No occupier is listed, which indicates that it was in the direct tenancy of the farm, perhaps housing a farm servant as part of his wages.
The cottage on the other side of the stream, on the other hand, while belonging to Withan Farm, is listed as a House and Orchard in the occupancy of John Thomas and his family, presumably under a separate tenancy. It was common in Cornwall for labourers or miners to be granted a lease, based on the longest of three named lives, of a piece of land on which they would then build their own tiny house, generally of cob and thatch. John Thomas's cottage may have been of this kind and it could be for this reason that it has vanished, while the more substantial one across the stream has survived.
The quality and solid character of this cottage is surprising if it was indeed the cottage of a farm labourer. Even in the 1860s agricultural writers were commenting on the poor housing of Cornish farm workers and accusing farmers of spending more on their farm buildings than on the houses of the families who worked for them. A cottage of this type, with its separate parlour and kitchen and its two bedrooms, is more the kind of house that was built, according to the writer A.K. Hamilton Jenkin in Cornish Homes and Customs (1934), by someone just above the rank of labourer, but below that of yeoman farmer. 'To this order belonged the mine "captain", the skipper of the little coasting vessel, or the foreman of one of the many small works and foundries which at that time (mid 19th century) flourished in the western part of the country.'
It would be easy to imagine such a person living at the head of Frenchman's Creek, perhaps owning his own small boat and bringing his catch to the fish cellars at its mouth - shown on the Tithe Map as belonging to James Tremayne. Unfortunately the ten-yearly census returns, which are available for 1841 - 1881, contradict this impression. In these our cottage does not appear at all. Under the parish of Manaccan, in which Kestle Wartha occurs, the household at the farm itself is listed and so are three households at Tregithew (including the Mill) just to the south of the creek. But nothing at Frenchman's Pill. Turning instead to the parish of St Martin, on the west side of the creek, you certainly find Frenchman's Pill as a separate entry, after Trevidor and Withan Farms. But the only householder listed in 1841 is John Thomas, who on the evidence of the Tithe Map lived in the cottage on the other side of the stream. In the next three returns, there is still only one household listed at Frenchman's Pill and always under St Martin, so this must always be the other cottage.

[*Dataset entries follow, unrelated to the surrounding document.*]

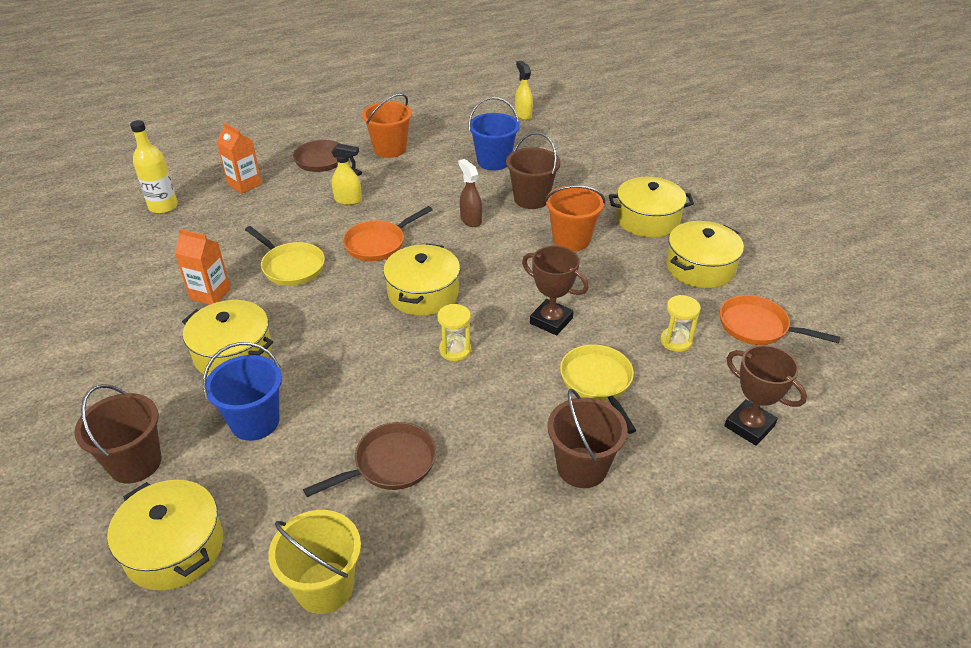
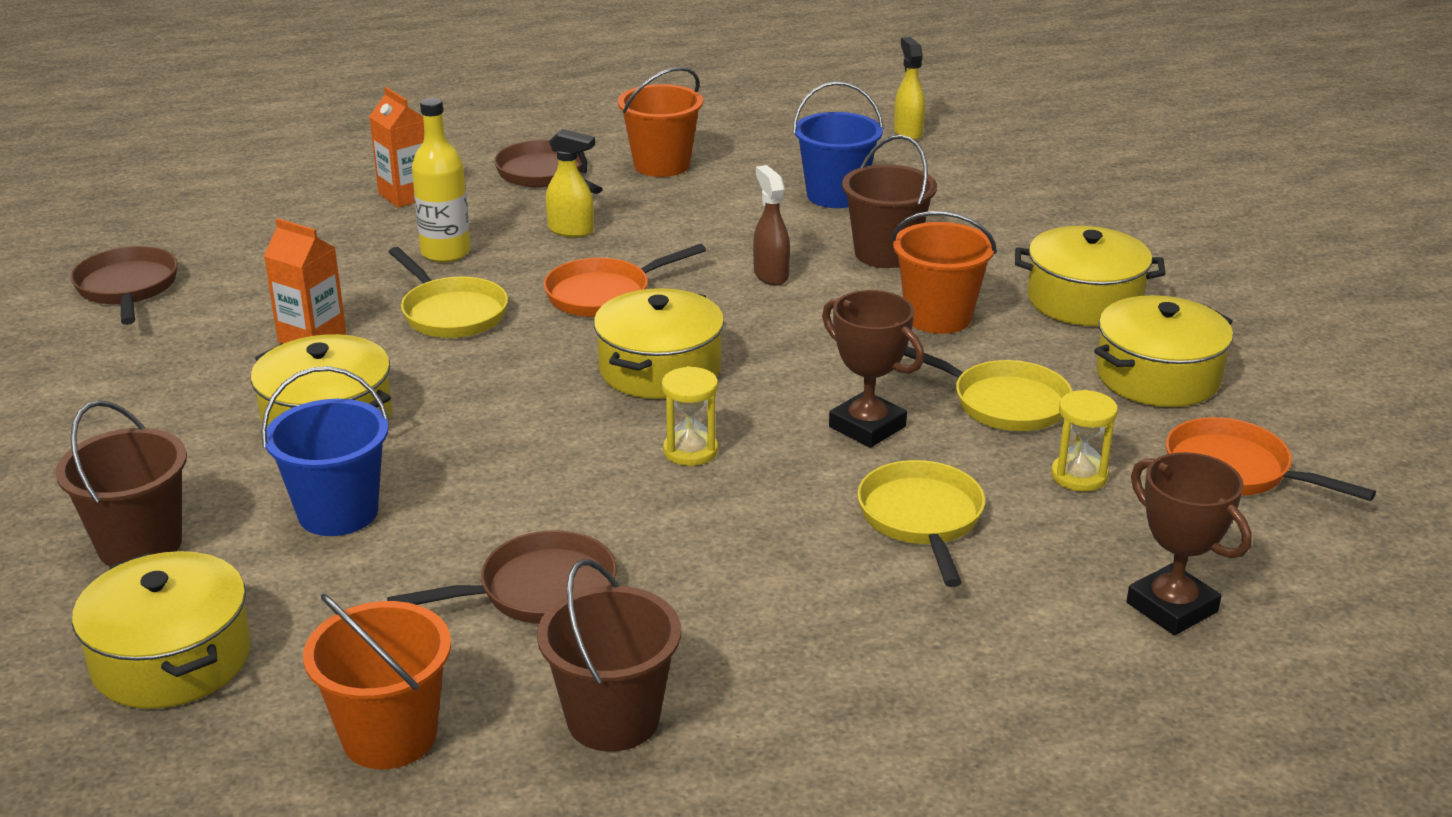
camera: 10 degrees right, 10 degrees down
yellow bottle [130,120,178,214] -> yellow bottle moved to [412,98,471,262]
yellow bucket [269,510,361,614] -> orange bucket [303,594,451,769]
brown bucket [547,389,628,488] -> brown bucket moved to [537,559,681,752]
none -> brown pan [70,246,178,325]
none -> yellow pan [904,346,1073,431]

The first edition of the 25" Ordnance Survey map, surveyed in 1878, also puts Frenchman's Pill on the west bank, although both cottages are clearly marked. By this time another cottage further down the creek, shown in 1840, has disappeared, but there is still a landing place, known as Withan Quay.
It is unusual for any household to be missed by the census, but this does sometimes seem to happen when the house is that of a servant - there is a house on Trevidor Farm on the Tithe Map that does not feature in the Census for example. The farmers at Kestle Wartha are always listed as employing at least one labourer in addition to domestic servants and it must have been they who lived in the cottage on the creek. Unless of course it was lived in by a succession of mariners who, for reasons best known to themselves, chose to be absent with their families, when the returning officer called.
For the first half of the century Frenchman's Creek Cottage still belonged to Kestle Wartha and for most of that time was let as a labourer's cottage. The Edwardian lady who was sometimes seen there must have been one of their wives. Then, for two or three years before the Second World War, it was let to more exotic tenants. In her evocative and somewhat mannered book, The Helford River (1956) C.C. Vyvyan describes how she and her friend, Maria Pendragon, rented the whitewashed cottage at the head of the creek 'for picnics, day pleasures and lending to our friends.' They called it Cuckoo Cottage and furnished it with old stools and chintz and upholstered hip-baths. Her description of their expeditions there and of the refreshment it gave to its visitors, before they were all engulfed by war, should be read in full but one passage sums up the quality that it had for them:
'Sometimes Maria and I would meet there in the winter, she arriving by boat and I on foot, and we would sit over the fire talking at leisure about this world and many others. Or I would go down there alone, kindle a fire, settle myself in a hip-bath with a book or two beside me and enjoy complete solitude. Often, instead of reading, I would sit gazing out of the window at that wall of trees rising to the sky and feeling the quiet of that place as if it were soft music.'
After the War the cottage is said to have been let to a teacher, who kept a pig in the traditional fashion. Then in 1955 the cottage was sold to Mr and Mrs Hooper, who moved their belongings there by a combination of a coal lorry and an oyster boat. Their daughter, Susan, grew up on the creek and in 1983 the cottage was given to her. The National Trust by then owned much of the east bank and when it transpired that its owner was able to use it less and less frequently, so that it grew more and more derelict and vandalised, they suggested to the Landmark a joint scheme for its acquisition and use.
Accordingly it was acquired by the National Trust in 1987 and leased to Landmark shortly afterwards.